16Terms to be implied on redemption of trading stamps for goods

(1)For section 4 of the Trading Stamps Act 1964 (warranties to be implied on redemption of trading stamps for goods) there shall be substituted the following section:— Warranties to be implied on redemption of trading stamps for goods.

4(1)In every redemption of trading stamps for goods, notwithstanding any terms to the contrary on which the redemption is made, there is—

(a)an implied warranty on the part of the promoter of the trading stamp scheme that he has a right to give the goods in exchange ;

(b)an implied warranty that the goods are free from any charge or encumbrance not disclosed or known to the person obtaining the goods before, or at the time of, redemption and that that person will enjoy quiet possession of the goods except so far as it may be disturbed by the owner or other person entitled to the benefit of any charge or encumbrance so disclosed or known;

(c)an implied warranty that the goods are of merchantable quality, except that there is no such warranty—

(i)as regards defects specifically drawn to the attention of the person obtaining the goods before or at the time of redemption; or

(ii)if that person examines the goods before or at the time of redemption, as regards defects which that examination ought to reveal.

(2)Goods o; any kind are of merchantable quality within the meaning of this section if they are as fit for the purpose or purposes for which goods of that kind are commonly bought as it is reasonable to expect having regard to any description applied to them and all the other relevant circumstances.

(3)In the application of this section to Scotland for any reference to a warranty there shall be substituted a reference to a stipulation.

(2)The section so substituted, without subsection (3) thereof, shall be substituted for section 4 of the Trading Stamps Act (Northern Ireland) 1965 (warranties to be implied on redemption of trading stamps for goods).

Miscellaneous

17Northern Ireland

(1)It is hereby declared that this Act extends to Northern Ireland.

(2)For the purposes of section 6 of the Government of Ireland Act 1920 this Act shall, so far as it relates to matters within the powers of the Parliament of Northern Ireland, be deemed to be an Act passed before the appointed day within the meaning of that section.

18Short title, citation, interpretation, commencement, repeal and saving

(1)This Act may be cited as the Supply of Goods (Implied Terms) Act 1973.

(2)In this Act " the principal Act" means the Sale of Goods Act 1893.

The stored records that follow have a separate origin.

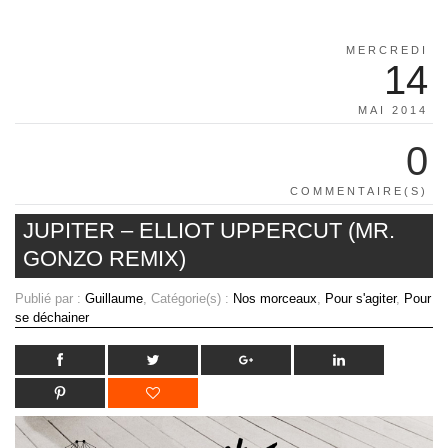
MERCREDI
14
MAI 2014
0
COMMENTAIRE(S)
JUPITER – ELLIOT UPPERCUT (MR.
GONZO REMIX)
Publié par :
Guillaume
, Catégorie(s) :
Nos morceaux
,
Pour s'agiter
,
Pour
se déchainer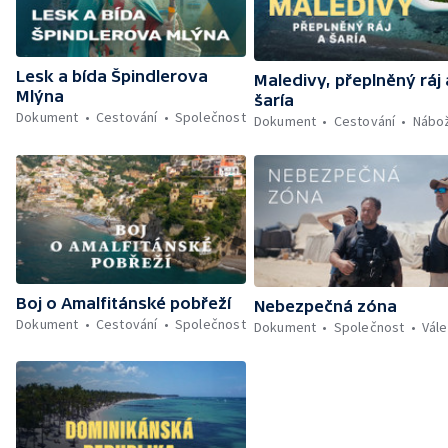
Lesk a bída Špindlerova
Maledivy, přeplněný ráj 
Mlýna
šaría
Dokument
Cestování
Společnost
Dokument
Cestování
Nábož
Boj o Amalfitánské pobřeží
Nebezpečná zóna
Dokument
Cestování
Společnost
Dokument
Společnost
Vál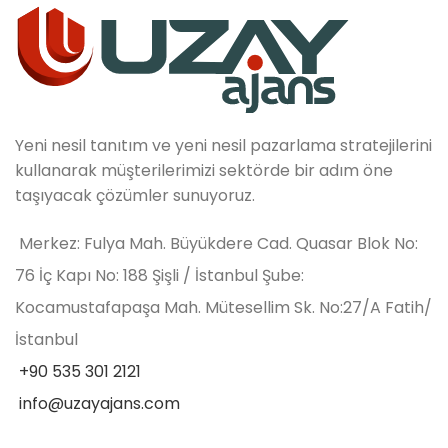
Yeni nesil tanıtım ve yeni nesil pazarlama stratejilerini
kullanarak müşterilerimizi sektörde bir adım öne
taşıyacak çözümler sunuyoruz.
Merkez: Fulya Mah. Büyükdere Cad. Quasar Blok No:
76 İç Kapı No: 188 Şişli / İstanbul Şube:
Kocamustafapaşa Mah. Mütesellim Sk. No:27/A Fatih/
İstanbul
+90 535 301 2121
info@uzayajans.com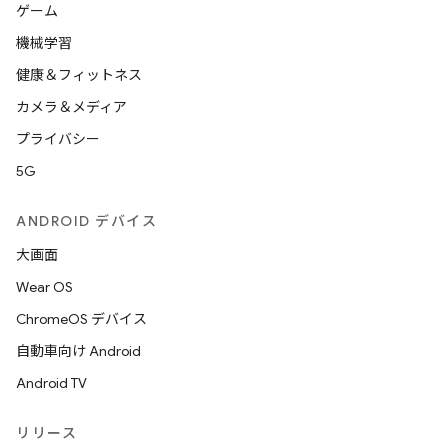
ゲーム
機械学習
健康＆フィットネス
カメラ＆メディア
プライバシー
5G
ANDROID デバイス
大画面
Wear OS
ChromeOS デバイス
自動車向け Android
Android TV
リリース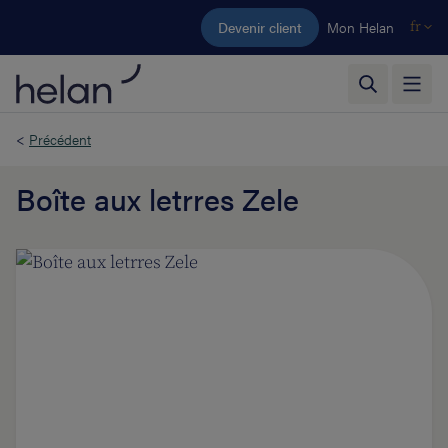
Aller au contenu principal
Devenir client
Mon Helan
fr
<
Précédent
Boîte aux letrres Zele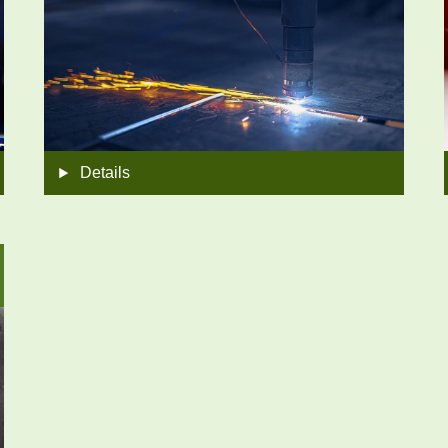
Details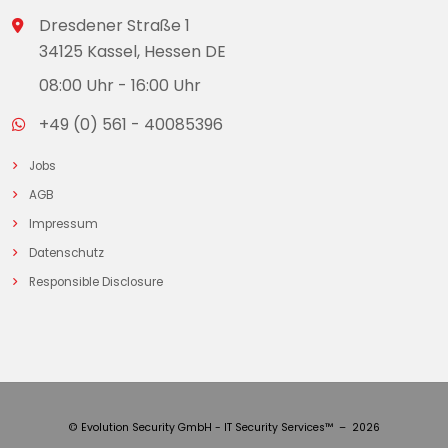
Dresdener Straße 1
34125 Kassel, Hessen DE
08:00 Uhr - 16:00 Uhr
+49 (0) 561 - 40085396
Jobs
AGB
Impressum
Datenschutz
Responsible Disclosure
© Evolution Security GmbH - IT Security Services™ – 2026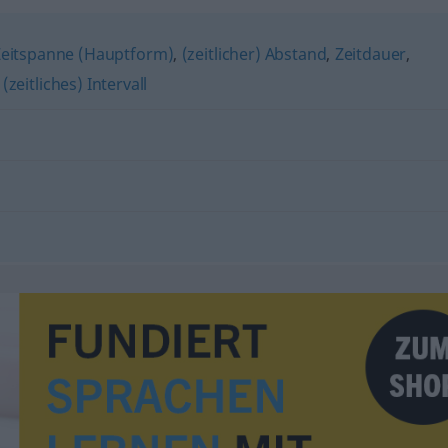
Zeitspanne (Hauptform)
,
(zeitlicher) Abstand
,
Zeitdauer
,
,
(zeitliches) Intervall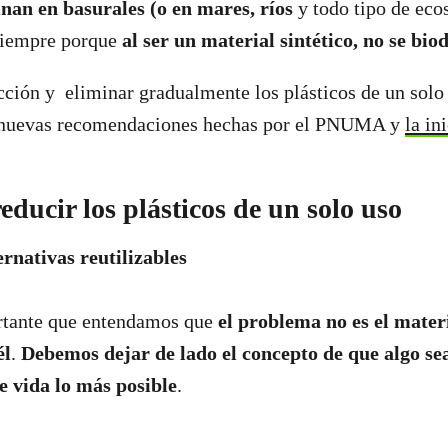
nan en basurales (o en mares, ríos
y todo tipo de eco
siempre porque
al ser un material sintético, no se bi
cción y eliminar gradualmente los plásticos de un solo 
 nuevas recomendaciones hechas por el PNUMA y
la in
educir los plásticos de un solo uso
ernativas reutilizables
rtante que entendamos que
el problema no es el materi
él
.
Debemos dejar de lado el concepto de que algo se
de vida lo más posible
.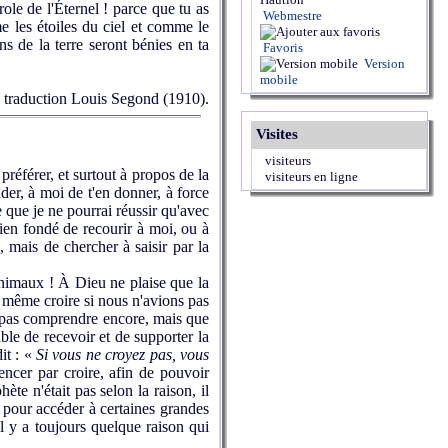
le de l'Éternel ! parce que tu as
Webmestre
mme les étoiles du ciel et comme le
ns de la terre seront bénies en ta
Favoris
Version
mobile
, traduction Louis Segond (1910).
Visites
visiteurs
 préférer, et surtout à propos de la
visiteurs en ligne
nder, à moi de t'en donner, à force
e que je ne pourrai réussir qu'avec
bien fondé de recourir à moi, ou à
i, mais de chercher à saisir par la
animaux ! À Dieu ne plaise que la
 même croire si nous n'avions pas
s pas comprendre encore, mais que
ble de recevoir et de supporter la
it : «
Si vous ne croyez pas, vous
encer par croire, afin de pouvoir
ète n'était pas selon la raison, il
n pour accéder à certaines grandes
il y a toujours quelque raison qui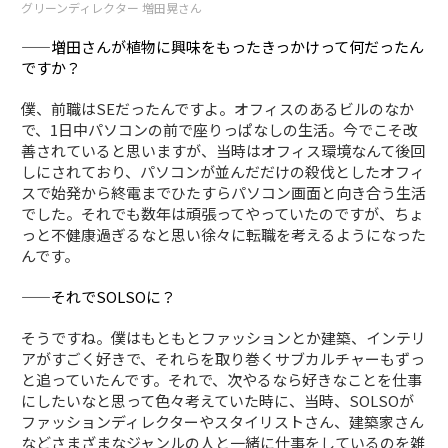
グリーンディレクター 増田晃さん
——増田さんが植物に興味をもったきっかけって何だったん
ですか？
僕、前職はSEだったんですよ。オフィスのあるビルのなか
で、1日中パソコンの前で座りっぱなしの生活。今でこそ改
善されていると思いますが、当時はオフィス環境なんて後回
しにされており、パソコンが並んだだけの殺伐としたオフィ
スで始発から終電までひたすらパソコン画面と向き合う生活
でした。それでも数年は頑張ってやっていたのですが、ちょ
っと不健康過ぎるなと思い徐々に転職を考えるようになった
んです。
——それでSOLSOに？
そうですね。僕はもともとファッションとか建築、インテリ
アがすごく好きで、それらを取り巻くサブカルチャーもずっ
と追っていたんです。それで、次やるなら好きなことを仕事
にしたいなと思って色々考えていた時に、当時、SOLSOが
ファッションディレクターやスタイリストさん、建築家さん
などさまざまなジャンルの人と一緒に仕事をしているのを雑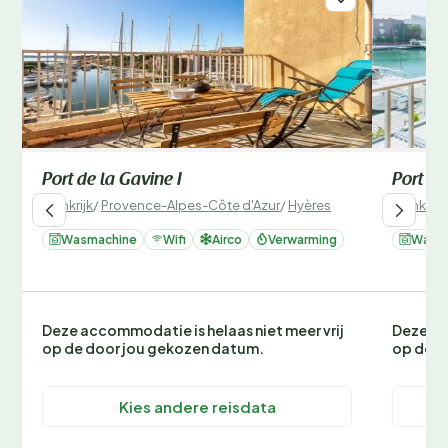
Port de la Gavine I
Port de
Frankrijk
/
Provence-Alpes-Côte d'Azur
/
Hyères
Frankrijk
Wasmachine
Wifi
Airco
Verwarming
Wasm
Deze accommodatie is helaas niet meer vrij
Deze ac
op de door jou gekozen datum.
op de d
Kies andere reisdata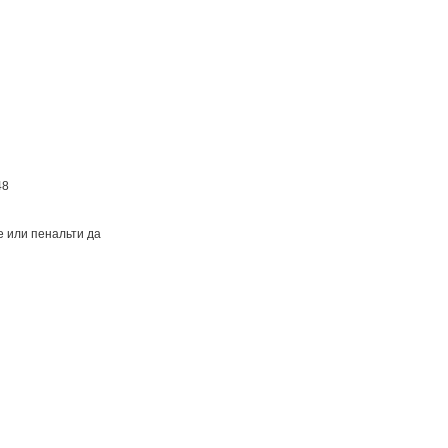
48
е или пенальти да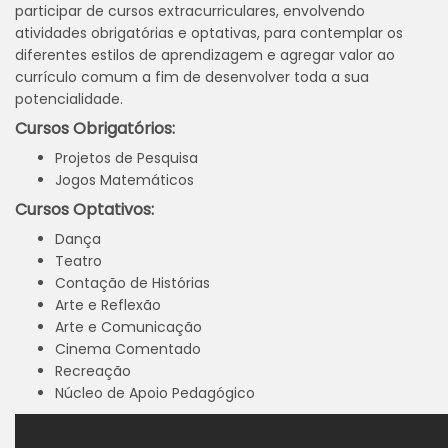
participar de cursos extracurriculares, envolvendo
atividades obrigatórias e optativas, para contemplar os
diferentes estilos de aprendizagem e agregar valor ao
currículo comum a fim de desenvolver toda a sua
potencialidade.
Cursos Obrigatórios:
Projetos de Pesquisa
Jogos Matemáticos
Cursos Optativos:
Dança
Teatro
Contação de Histórias
Arte e Reflexão
Arte e Comunicação
Cinema Comentado
Recreação
Núcleo de Apoio Pedagógico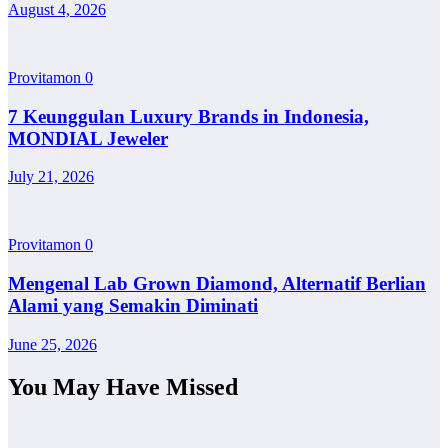
August 4, 2026
Provitamon
0
7 Keunggulan Luxury Brands in Indonesia,
MONDIAL Jeweler
July 21, 2026
Provitamon
0
Mengenal Lab Grown Diamond, Alternatif Berlian
Alami yang Semakin Diminati
June 25, 2026
You May Have Missed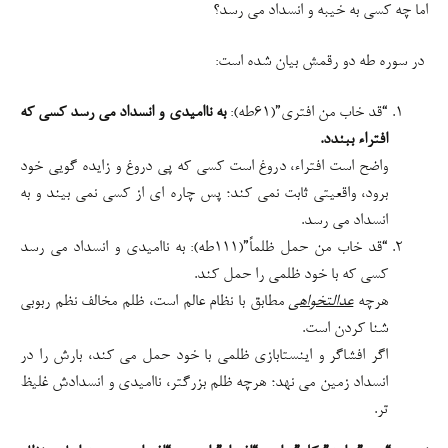
اما چه کسی به خیبه و انسداد می رسد؟
در سوره طه دو رقمش بیان شده است:
“قد خاب من افتری”(۶۱طه):
به ناامیدی و انسداد می رسد کسی که
افتراء ببندد.
واضح است افتراء، دروغ است کسی که پی دروغ و زایده گویی خود
برود، واقعیتی ثابت نمی کند؛ پس چاره ای از کسی نمی بیند و به
انسداد می رسد.
“قد خاب من حمل ظلماً”(۱۱۱طه): به ناامیدی و انسداد می رسد
کسی که با خود ظلمی را حمل کند.
هرچه
عدالتخواهی
مطابق با نظام عالم است، ظلم مخالف نظم ربوبی
شنا کردن است.
اگر افشاگر و اینستابازی ظلمی با خود حمل می کند، بارش را در
انسداد زمین می نهد؛ هرچه ظلم بزرگتر، ناامیدی و انسدادش غلیظ
تر.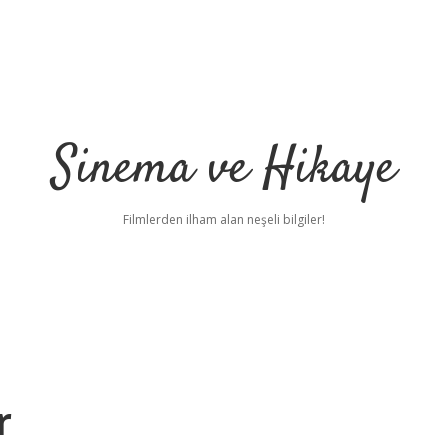
Sinema ve Hikaye
Filmlerden ilham alan neşeli bilgiler!
r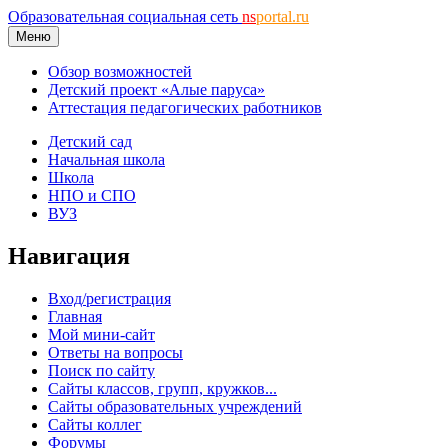
Образовательная социальная сеть
ns
portal.ru
Меню
Обзор возможностей
Детский проект «Алые паруса»
Аттестация педагогических работников
Детский сад
Начальная школа
Школа
НПО и СПО
ВУЗ
Навигация
Вход/регистрация
Главная
Мой мини-сайт
Ответы на вопросы
Поиск по сайту
Сайты классов, групп, кружков...
Сайты образовательных учреждений
Сайты коллег
Форумы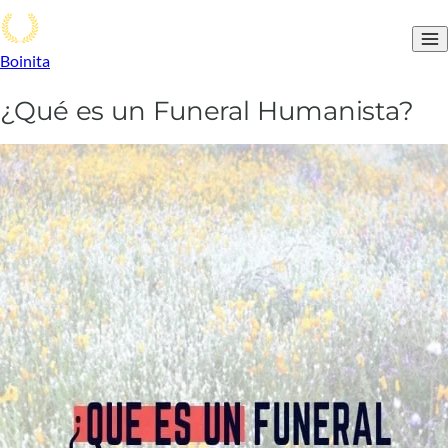
Boinita
¿Qué es un Funeral Humanista?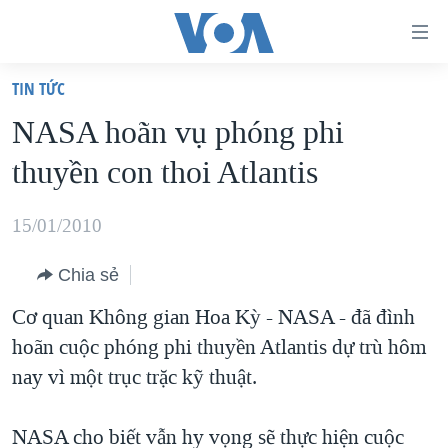
Đường
dẫn
TIN TỨC
truy
TRANG CHỦ
NASA hoãn vụ phóng phi
cập
VIỆT NAM
thuyền con thoi Atlantis
Tới
HOA KỲ
nội
BIỂN ĐÔNG
15/01/2010
dung
THẾ GIỚI
chính
Chia sẻ
BLOG
Tới
Cơ quan Không gian Hoa Kỳ - NASA - đã đình
điều
DIỄN ĐÀN
hoãn cuộc phóng phi thuyền Atlantis dự trù hôm
hướng
MỤC
nay vì một trục trặc kỹ thuật.
chính
CHUYÊN ĐỀ
TỰ DO BÁO CHÍ
Đi
HỌC TIẾNG ANH
NASA cho biết vẫn hy vọng sẽ thực hiện cuộc
VẠCH TRẦN TIN GIẢ
CHIẾN TRANH THƯƠNG MẠI CỦA MỸ: QUÁ KHỨ VÀ HIỆN
tới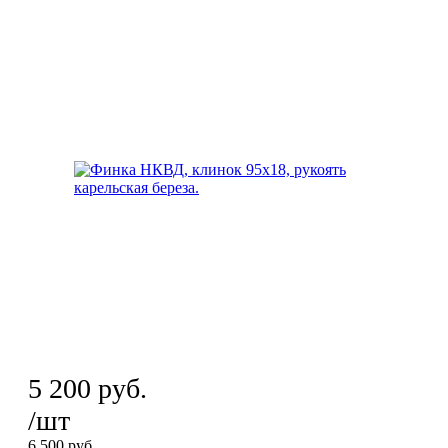
5 200
руб.
/шт
6 500
руб.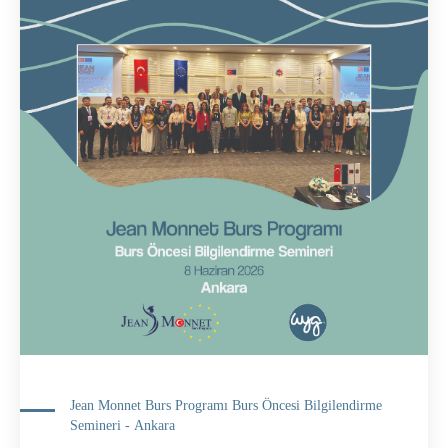
Jean Monnet Burs Programı Burs Öncesi Bilgilendirme
Semineri - Ankara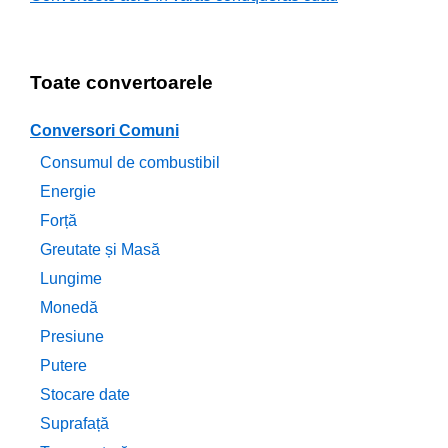
Toate convertoarele
Conversori Comuni
Consumul de combustibil
Energie
Forță
Greutate și Masă
Lungime
Monedă
Presiune
Putere
Stocare date
Suprafață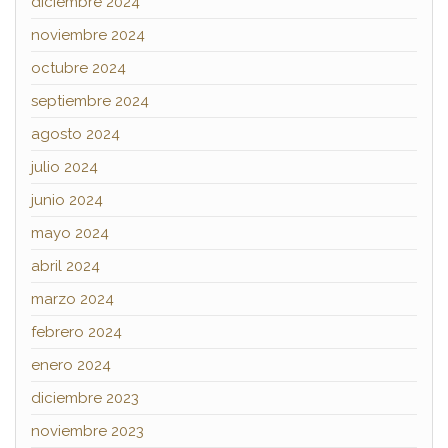
diciembre 2024
noviembre 2024
octubre 2024
septiembre 2024
agosto 2024
julio 2024
junio 2024
mayo 2024
abril 2024
marzo 2024
febrero 2024
enero 2024
diciembre 2023
noviembre 2023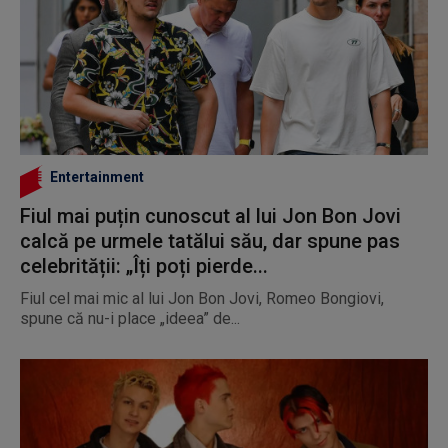
Entertainment
Fiul mai puțin cunoscut al lui Jon Bon Jovi
calcă pe urmele tatălui său, dar spune pas
celebrității: „Îți poți pierde...
Fiul cel mai mic al lui Jon Bon Jovi, Romeo Bongiovi,
spune că nu-i place „ideea” de...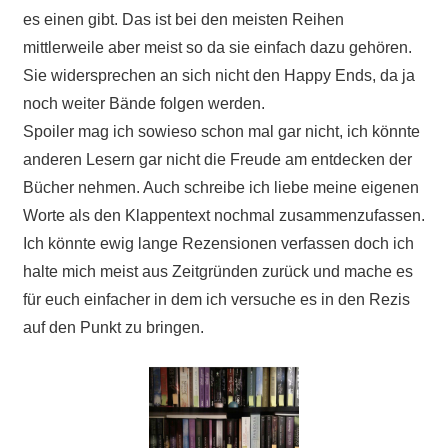
es einen gibt. Das ist bei den meisten Reihen
mittlerweile aber meist so da sie einfach dazu gehören.
Sie widersprechen an sich nicht den Happy Ends, da ja
noch weiter Bände folgen werden.
Spoiler mag ich sowieso schon mal gar nicht, ich könnte
anderen Lesern gar nicht die Freude am entdecken der
Bücher nehmen. Auch schreibe ich liebe meine eigenen
Worte als den Klappentext nochmal zusammenzufassen.
Ich könnte ewig lange Rezensionen verfassen doch ich
halte mich meist aus Zeitgründen zurück und mache es
für euch einfacher in dem ich versuche es in den Rezis
auf den Punkt zu bringen.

(3)This Act shall come into operation at the expiration of a period of one month beginning with the date on which it is passed.

(4)Sections 17 to 20 and 29(3)(c) of each of the following Acts, that is to say, the Hire-Purchase Act 1965, the Hire-Purchase (Scotland) Act 1965 and the Hire Purchase Act (Northern Ireland) 1966 (provisions as to conditions, warranties and stipulations in hire-purchase agreements) shall cease to have effect.

(5)This Act does not apply to contracts of sale or hire-purchase agreements made before its commencement.